Metro also needs to arrange financing for the project, which will cost an estimated $150 million to $165 million, CEO Michael Faas said. Key to the financing package is the ongoing merger talks with Borgess Health Alliance of Kalamazoo that are in the “final stages,” Faas said.
Faas said the health system hopes to obtain assistance in developing the new suburban campus from Borgess’ parent company, St. Louis, Mo.-based Ascension Health.
“Everything’s really a series of parallels,” Faas said of the ongoing planning for the new suburban campus and the potential merger with Borgess.
Metro envisions developing a new hospital and adjoining health-care services at the site to replace its existing 238-bed facility in southeast Grand Rapids. The hospital decided to develop a new campus because it has outgrown its present location and is landlocked with little room available for expansion.
A suburban hospital campus would give Metropolitan Hospital a new base to serve the rapidly growing communities in southern Kent County and eastern Ottawa County.

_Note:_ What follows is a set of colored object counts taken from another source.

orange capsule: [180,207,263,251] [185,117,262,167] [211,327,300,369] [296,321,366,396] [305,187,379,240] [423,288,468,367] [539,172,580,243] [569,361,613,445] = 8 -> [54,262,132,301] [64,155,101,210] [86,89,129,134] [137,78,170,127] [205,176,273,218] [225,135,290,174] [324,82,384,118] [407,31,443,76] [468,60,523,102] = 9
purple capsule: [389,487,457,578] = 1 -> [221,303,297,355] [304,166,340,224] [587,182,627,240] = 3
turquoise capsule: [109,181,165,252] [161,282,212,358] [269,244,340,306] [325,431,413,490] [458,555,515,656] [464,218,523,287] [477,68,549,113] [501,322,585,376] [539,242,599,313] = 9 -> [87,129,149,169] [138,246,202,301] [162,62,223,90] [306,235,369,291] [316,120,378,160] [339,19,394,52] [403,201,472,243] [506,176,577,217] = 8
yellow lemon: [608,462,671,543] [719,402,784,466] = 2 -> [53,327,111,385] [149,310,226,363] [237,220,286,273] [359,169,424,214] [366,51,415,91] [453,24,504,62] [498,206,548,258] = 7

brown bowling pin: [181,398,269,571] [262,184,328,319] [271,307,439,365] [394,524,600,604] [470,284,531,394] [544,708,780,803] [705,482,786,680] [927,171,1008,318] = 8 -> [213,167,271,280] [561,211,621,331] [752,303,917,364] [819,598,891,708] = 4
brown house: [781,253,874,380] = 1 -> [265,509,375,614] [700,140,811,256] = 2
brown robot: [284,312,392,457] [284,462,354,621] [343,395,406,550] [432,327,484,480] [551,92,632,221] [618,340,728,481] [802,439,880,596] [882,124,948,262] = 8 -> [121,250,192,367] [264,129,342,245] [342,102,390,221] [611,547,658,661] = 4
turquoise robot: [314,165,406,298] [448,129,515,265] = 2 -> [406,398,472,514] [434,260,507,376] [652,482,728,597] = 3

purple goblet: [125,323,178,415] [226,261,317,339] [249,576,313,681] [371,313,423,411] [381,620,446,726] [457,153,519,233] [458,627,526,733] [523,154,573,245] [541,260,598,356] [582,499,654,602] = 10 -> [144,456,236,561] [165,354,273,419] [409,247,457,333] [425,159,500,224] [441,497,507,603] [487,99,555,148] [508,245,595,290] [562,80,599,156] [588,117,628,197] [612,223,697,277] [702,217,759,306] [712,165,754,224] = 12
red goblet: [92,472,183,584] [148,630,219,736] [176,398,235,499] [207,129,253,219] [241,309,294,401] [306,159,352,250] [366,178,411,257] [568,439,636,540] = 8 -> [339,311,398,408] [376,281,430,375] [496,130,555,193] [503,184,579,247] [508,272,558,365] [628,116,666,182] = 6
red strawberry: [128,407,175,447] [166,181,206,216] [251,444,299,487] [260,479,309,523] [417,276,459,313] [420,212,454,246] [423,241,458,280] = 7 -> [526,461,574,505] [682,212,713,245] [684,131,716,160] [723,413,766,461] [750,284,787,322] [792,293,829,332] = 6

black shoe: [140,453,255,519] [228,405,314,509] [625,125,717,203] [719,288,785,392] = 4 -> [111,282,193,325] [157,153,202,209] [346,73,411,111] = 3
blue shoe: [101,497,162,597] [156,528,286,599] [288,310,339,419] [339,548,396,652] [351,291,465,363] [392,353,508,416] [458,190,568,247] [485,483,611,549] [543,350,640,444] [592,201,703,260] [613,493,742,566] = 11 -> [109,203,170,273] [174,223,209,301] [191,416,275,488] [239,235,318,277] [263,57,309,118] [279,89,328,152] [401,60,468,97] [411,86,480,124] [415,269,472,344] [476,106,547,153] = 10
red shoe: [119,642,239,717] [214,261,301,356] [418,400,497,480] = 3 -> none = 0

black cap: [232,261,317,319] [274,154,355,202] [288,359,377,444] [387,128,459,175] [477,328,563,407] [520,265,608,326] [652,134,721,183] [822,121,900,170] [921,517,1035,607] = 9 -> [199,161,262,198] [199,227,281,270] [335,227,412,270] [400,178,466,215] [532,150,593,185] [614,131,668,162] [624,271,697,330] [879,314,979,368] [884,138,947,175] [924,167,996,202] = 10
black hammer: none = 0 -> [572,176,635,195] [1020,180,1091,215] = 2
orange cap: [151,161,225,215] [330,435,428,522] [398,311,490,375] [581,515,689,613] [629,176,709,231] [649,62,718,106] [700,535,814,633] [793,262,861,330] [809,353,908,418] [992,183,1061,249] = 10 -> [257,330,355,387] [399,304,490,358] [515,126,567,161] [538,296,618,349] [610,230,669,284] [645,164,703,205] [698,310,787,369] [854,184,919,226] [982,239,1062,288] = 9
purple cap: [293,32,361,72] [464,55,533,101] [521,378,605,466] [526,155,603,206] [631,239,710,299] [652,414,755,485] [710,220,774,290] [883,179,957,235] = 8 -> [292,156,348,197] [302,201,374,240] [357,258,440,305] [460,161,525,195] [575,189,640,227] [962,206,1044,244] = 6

West Michigan’s growth and economic vitality are among the factors driving Metro’s push to develop the new suburban campus, Faas said.
“Health care does follow demand,” Faas said. “It’s pretty much given that when the population goes up, the demand for health care is going to go with it.”
In Grand Haven, meanwhile, North Ottawa Community Health System is nearing completion of an $11 million ambulatory care center and plans to begin work soon after on a $4.9 major renovation of the first floor of its hospital.
In Muskegon, Mercy General Health Partners is planning an $8.9 million emergency department.